You also need to know things long considered the domain of the system administrators. For example, you need to know how data uploaded to S3 is replicated and may or may not be immediately available in different regions. You also need to know how AWS can scale an application, essentially creating multiple copies of a server, thereby sharing the workload. And you need to understand the importance of putting servers in different geographical regions in case there's an outage in one region.

Adding regions comes with an increase in cost; by running more servers, you're paying more money, and that starts to touch on the accounting aspects of your enterprise, into the economics of hardware.
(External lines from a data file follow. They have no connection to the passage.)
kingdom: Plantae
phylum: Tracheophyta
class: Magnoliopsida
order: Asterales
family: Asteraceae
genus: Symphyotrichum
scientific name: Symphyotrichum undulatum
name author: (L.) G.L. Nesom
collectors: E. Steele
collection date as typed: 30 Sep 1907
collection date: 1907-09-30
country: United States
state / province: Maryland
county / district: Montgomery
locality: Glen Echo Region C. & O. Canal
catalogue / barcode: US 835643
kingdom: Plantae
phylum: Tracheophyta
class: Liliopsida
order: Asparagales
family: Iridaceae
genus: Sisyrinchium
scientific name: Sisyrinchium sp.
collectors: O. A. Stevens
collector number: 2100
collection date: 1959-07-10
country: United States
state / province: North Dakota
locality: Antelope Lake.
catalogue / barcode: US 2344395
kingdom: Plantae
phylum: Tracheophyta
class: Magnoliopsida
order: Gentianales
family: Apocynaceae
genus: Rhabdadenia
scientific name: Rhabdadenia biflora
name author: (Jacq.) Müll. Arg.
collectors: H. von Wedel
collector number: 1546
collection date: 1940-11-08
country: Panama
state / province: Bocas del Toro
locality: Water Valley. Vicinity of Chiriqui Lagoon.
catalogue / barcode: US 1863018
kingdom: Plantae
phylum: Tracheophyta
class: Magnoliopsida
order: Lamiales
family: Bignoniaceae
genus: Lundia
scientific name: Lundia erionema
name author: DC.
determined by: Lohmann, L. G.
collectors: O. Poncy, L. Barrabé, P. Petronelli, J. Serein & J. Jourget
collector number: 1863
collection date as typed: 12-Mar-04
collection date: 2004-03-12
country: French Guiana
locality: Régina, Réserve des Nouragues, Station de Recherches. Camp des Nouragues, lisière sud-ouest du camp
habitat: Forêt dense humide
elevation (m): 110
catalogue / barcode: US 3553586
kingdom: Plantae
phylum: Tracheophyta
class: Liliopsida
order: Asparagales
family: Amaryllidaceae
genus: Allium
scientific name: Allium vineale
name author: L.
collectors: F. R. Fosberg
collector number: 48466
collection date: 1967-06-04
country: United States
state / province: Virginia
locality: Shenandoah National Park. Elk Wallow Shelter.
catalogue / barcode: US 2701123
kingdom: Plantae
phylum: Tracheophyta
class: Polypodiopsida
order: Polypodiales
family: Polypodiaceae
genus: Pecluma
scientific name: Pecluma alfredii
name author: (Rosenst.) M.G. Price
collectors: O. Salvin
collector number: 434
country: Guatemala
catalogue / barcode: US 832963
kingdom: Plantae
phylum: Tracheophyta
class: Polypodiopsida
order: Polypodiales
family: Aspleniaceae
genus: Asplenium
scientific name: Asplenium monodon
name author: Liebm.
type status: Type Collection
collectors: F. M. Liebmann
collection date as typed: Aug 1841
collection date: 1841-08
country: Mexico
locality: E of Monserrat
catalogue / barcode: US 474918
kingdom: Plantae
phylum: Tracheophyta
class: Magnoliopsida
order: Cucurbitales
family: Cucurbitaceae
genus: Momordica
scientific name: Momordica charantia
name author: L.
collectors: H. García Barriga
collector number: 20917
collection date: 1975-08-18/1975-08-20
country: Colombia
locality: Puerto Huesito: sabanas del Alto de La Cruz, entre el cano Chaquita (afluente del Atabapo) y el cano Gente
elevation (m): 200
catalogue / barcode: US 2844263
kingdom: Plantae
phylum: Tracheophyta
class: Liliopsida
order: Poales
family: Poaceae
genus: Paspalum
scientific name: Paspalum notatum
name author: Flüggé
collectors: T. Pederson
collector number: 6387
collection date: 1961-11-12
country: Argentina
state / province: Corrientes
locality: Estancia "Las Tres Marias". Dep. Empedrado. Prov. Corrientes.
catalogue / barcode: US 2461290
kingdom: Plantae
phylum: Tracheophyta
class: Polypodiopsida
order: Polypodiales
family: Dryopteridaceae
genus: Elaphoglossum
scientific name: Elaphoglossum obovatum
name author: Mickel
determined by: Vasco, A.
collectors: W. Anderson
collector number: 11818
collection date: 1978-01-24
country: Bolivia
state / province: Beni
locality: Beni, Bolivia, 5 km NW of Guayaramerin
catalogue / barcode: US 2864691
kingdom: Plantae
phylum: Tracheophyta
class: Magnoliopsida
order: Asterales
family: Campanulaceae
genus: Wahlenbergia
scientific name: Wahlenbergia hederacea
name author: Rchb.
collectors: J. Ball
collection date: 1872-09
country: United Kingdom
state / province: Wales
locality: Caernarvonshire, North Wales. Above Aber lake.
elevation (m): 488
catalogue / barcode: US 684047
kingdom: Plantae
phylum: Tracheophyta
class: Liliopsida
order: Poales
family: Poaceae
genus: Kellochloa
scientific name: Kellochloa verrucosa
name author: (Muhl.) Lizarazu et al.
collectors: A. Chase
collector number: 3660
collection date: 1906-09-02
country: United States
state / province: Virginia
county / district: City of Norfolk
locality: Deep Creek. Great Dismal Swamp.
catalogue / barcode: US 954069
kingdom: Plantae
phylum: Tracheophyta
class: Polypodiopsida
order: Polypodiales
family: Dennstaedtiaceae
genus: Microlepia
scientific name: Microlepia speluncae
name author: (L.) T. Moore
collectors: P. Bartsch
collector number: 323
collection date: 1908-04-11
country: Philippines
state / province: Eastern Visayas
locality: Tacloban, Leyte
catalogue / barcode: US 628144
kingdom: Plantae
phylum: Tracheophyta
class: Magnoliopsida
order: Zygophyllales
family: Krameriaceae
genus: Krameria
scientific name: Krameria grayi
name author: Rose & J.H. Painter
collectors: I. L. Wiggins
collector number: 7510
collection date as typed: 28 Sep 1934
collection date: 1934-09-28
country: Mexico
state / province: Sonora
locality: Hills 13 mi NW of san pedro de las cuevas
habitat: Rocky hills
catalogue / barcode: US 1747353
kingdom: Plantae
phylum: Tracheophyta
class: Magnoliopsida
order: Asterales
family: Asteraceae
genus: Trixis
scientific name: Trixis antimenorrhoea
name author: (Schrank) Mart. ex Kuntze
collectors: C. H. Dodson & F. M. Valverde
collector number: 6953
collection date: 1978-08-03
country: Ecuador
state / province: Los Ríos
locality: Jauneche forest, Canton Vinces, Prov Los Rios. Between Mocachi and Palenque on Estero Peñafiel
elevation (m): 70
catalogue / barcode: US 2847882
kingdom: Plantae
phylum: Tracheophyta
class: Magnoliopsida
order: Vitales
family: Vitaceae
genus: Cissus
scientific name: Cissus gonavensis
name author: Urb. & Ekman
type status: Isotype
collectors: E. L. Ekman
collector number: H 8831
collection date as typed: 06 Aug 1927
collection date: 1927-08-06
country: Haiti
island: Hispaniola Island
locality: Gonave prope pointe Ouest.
You also need to know a good bit about Linux system administration, such as how services are run; while the test itself might not ask much about this, you will certainly find yourself logging into the servers and running various Linux commands for controlling services and even Docker containers and mounting drives. Again, this is outside of the data structures and algorithms aspect of programming. But you need to be well-versed and well-rounded: employers and clients want experts, not people who managed to survive their way through a single test.


Earning AWS certifications isn’t easy, but it will be worth it in the end. Study the documentation as much as you can, and learn topics you don’t regularly use at work.

Notice that I haven’t mentioned taking courses. Many of these classes are pricey, and some aren’t long enough to cover everything you truly know to become adept with AWS. If you want to truly prepare (and get the necessary experience), dig in and play around with AWS yourself.